In about 6 days time I will be out the door of my apartment and onto a flight to Darwin, where I begin a new search of knowledge and experience. After living and working in Sydney for 2 and half years, I have decided to leave it all behind for a complete sea change in both location and occupation. You would think that such a change is risky, so left of field that it threatens to undermine all the work I had put into my job and unravel all the progress towards success in the Hotel Industry. That a $98,000 hotel school debt, 3 years of study and thousands of hours in the industry would suggest I’ve come too far to stop now. That I fail if I were to leave.
I am happy to report that I find it is a source of success to be able to walk away from not only these obligations, but the very mindset of what failure is. It of course, didn’t come overnight, it was a decision that was difficult and cross examined under the very conditions I mentioned earlier; University, Work and Time.
These conditions of success as I like to call them, are natural goals to ensure we keep on track in whatever we do. In my opinion, I believe it’s these conditions that are most adhered to by the majority of us. When we think about our careers, we are particularly effective at disciplining ourselves to keep on that course, particularly when you contrast this to lets say a New Years Resolution. We seem to stay back late more often than not, come in on our days off and make those tough decisions to put work before our personal lives, all to ensure we continue to progress. But why is that? Well it is as I said before. Time invested, progress made and our obligations to succeed on the very things we have worked so hard to achieve.
Most of us have studied relentlessly, worked too hard and made too many sacrifices to walk away from the career we have chosen. It is a mindset that in some aspects is a fantastic way to find resolve, however can at times, trap us in a monotony that forces us to keep on path without any real sense of purpose.
We turn a blind eye to office politics, toxic cultures and anti-social behaviours, simply because the stakes are too high. The mere thought of leaving renders our work meaningless and our attempts at success a resounding failure. We define ourselves through our work and the very notion of leaving it, or even calling it out, comes as a direct threat to our very identity.

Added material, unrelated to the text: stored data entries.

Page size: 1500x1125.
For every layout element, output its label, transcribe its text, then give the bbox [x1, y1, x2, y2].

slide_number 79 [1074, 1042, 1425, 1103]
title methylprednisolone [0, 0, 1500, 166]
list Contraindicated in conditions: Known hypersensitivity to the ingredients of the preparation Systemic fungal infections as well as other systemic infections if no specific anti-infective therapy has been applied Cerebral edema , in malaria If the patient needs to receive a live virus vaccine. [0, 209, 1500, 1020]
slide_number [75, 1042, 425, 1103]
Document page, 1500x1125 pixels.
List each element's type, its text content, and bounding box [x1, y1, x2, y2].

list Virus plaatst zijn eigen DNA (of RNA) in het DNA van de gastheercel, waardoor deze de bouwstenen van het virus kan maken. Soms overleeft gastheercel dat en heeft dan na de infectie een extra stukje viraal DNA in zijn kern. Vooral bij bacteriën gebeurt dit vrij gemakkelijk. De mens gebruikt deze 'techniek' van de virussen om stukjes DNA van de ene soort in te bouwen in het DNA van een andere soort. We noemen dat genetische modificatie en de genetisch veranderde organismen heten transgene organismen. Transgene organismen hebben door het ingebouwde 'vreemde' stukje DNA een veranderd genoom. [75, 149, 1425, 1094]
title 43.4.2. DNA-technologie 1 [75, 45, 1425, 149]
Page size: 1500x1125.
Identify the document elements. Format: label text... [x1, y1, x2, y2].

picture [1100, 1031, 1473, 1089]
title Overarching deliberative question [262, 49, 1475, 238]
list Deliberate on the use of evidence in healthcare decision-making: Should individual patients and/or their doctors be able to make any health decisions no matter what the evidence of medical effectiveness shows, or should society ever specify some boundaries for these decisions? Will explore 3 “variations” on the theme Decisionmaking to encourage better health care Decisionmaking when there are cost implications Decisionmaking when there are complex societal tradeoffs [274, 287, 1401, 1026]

It is at this moment that I realise that what makes you successful and its conditions are not necessarily the time you invested nor that hard work you put in, rather its the manner in which you achieved it. It is the mentors you had along the way and the impact you had on the teams you worked with, not that title you earned nor the salary you set out for.
We ought to be careful to let our work define who we are after all. It is a risk far greater than the one I find myself undertaking as I write this article. It is critical in this regard to think about what we bring to to the table when the house has come crashing down. That if overnight, your job is gone, career ended, what do you have to say for yourself at the end of the day?
It should be ones first ambition to seek out new journeys in any aspect of life. Lest we forget that at the end of the day, your job title and your gravitas are as valuable as you make them, there is no worth to it outside of that.
I leave Sydney not because I failed, nor does leaving make me a failure. Rather, I find it to be an ultimate success when to conquer the minds fears of change and sacrifice.